:: Righe di dati ::

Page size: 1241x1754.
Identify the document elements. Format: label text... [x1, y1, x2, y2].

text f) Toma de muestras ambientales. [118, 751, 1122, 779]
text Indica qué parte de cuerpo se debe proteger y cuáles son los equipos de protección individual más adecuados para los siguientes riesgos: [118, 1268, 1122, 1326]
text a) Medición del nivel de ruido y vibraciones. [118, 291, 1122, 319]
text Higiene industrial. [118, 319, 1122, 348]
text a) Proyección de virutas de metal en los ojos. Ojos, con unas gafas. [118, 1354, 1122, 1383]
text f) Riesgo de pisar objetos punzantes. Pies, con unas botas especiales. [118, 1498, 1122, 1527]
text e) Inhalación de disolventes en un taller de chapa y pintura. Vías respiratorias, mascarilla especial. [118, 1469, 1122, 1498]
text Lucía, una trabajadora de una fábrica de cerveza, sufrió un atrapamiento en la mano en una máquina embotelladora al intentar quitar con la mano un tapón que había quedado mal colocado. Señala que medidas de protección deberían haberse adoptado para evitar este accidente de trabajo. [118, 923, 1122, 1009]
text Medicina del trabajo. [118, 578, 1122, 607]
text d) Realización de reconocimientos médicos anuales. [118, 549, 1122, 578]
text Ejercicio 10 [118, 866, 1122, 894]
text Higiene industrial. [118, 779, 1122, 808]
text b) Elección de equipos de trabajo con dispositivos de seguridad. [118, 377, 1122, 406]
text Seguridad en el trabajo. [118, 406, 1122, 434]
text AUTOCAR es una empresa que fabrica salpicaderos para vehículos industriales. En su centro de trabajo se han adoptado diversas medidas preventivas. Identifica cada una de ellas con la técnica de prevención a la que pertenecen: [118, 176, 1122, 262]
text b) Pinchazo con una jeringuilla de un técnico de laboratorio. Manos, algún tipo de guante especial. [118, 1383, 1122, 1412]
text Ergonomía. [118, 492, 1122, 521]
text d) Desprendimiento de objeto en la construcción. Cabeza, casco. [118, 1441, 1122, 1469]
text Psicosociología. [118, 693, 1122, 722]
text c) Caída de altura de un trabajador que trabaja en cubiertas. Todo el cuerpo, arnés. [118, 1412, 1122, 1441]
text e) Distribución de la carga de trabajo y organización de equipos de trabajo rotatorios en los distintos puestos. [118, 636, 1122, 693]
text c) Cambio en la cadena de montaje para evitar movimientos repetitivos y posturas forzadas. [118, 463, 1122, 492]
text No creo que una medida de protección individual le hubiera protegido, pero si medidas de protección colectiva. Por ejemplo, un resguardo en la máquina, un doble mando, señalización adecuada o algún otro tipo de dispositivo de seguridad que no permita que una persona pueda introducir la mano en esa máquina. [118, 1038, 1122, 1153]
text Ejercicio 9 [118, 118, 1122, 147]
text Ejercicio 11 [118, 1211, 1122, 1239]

:::

#### Lavoro richiesto
Formatta come elenco numerato tutte le righe dei record, escludendo quelle vuote.

#### Risultato dell'esercizio
1. Page size: 1241x1754.
2. Identify the document elements. Format: label text... [x1, y1, x2, y2].
3. text f) Toma de muestras ambientales. [118, 751, 1122, 779]
4. text Indica qué parte de cuerpo se debe proteger y cuáles son los equipos de protección individual más adecuados para los siguientes riesgos: [118, 1268, 1122, 1326]
5. text a) Medición del nivel de ruido y vibraciones. [118, 291, 1122, 319]
6. text Higiene industrial. [118, 319, 1122, 348]
7. text a) Proyección de virutas de metal en los ojos. Ojos, con unas gafas. [118, 1354, 1122, 1383]
8. text f) Riesgo de pisar objetos punzantes. Pies, con unas botas especiales. [118, 1498, 1122, 1527]
9. text e) Inhalación de disolventes en un taller de chapa y pintura. Vías respiratorias, mascarilla especial. [118, 1469, 1122, 1498]
10. text Lucía, una trabajadora de una fábrica de cerveza, sufrió un atrapamiento en la mano en una máquina embotelladora al intentar quitar con la mano un tapón que había quedado mal colocado. Señala que medidas de protección deberían haberse adoptado para evitar este accidente de trabajo. [118, 923, 1122, 1009]
11. text Medicina del trabajo. [118, 578, 1122, 607]
12. text d) Realización de reconocimientos médicos anuales. [118, 549, 1122, 578]
13. text Ejercicio 10 [118, 866, 1122, 894]
14. text Higiene industrial. [118, 779, 1122, 808]
15. text b) Elección de equipos de trabajo con dispositivos de seguridad. [118, 377, 1122, 406]
16. text Seguridad en el trabajo. [118, 406, 1122, 434]
17. text AUTOCAR es una empresa que fabrica salpicaderos para vehículos industriales. En su centro de trabajo se han adoptado diversas medidas preventivas. Identifica cada una de ellas con la técnica de prevención a la que pertenecen: [118, 176, 1122, 262]
18. text b) Pinchazo con una jeringuilla de un técnico de laboratorio. Manos, algún tipo de guante especial. [118, 1383, 1122, 1412]
19. text Ergonomía. [118, 492, 1122, 521]
20. text d) Desprendimiento de objeto en la construcción. Cabeza, casco. [118, 1441, 1122, 1469]
21. text Psicosociología. [118, 693, 1122, 722]
22. text c) Caída de altura de un trabajador que trabaja en cubiertas. Todo el cuerpo, arnés. [118, 1412, 1122, 1441]
23. text e) Distribución de la carga de trabajo y organización de equipos de trabajo rotatorios en los distintos puestos. [118, 636, 1122, 693]
24. text c) Cambio en la cadena de montaje para evitar movimientos repetitivos y posturas forzadas. [118, 463, 1122, 492]
25. text No creo que una medida de protección individual le hubiera protegido, pero si medidas de protección colectiva. Por ejemplo, un resguardo en la máquina, un doble mando, señalización adecuada o algún otro tipo de dispositivo de seguridad que no permita que una persona pueda introducir la mano en esa máquina. [118, 1038, 1122, 1153]
26. text Ejercicio 9 [118, 118, 1122, 147]
27. text Ejercicio 11 [118, 1211, 1122, 1239]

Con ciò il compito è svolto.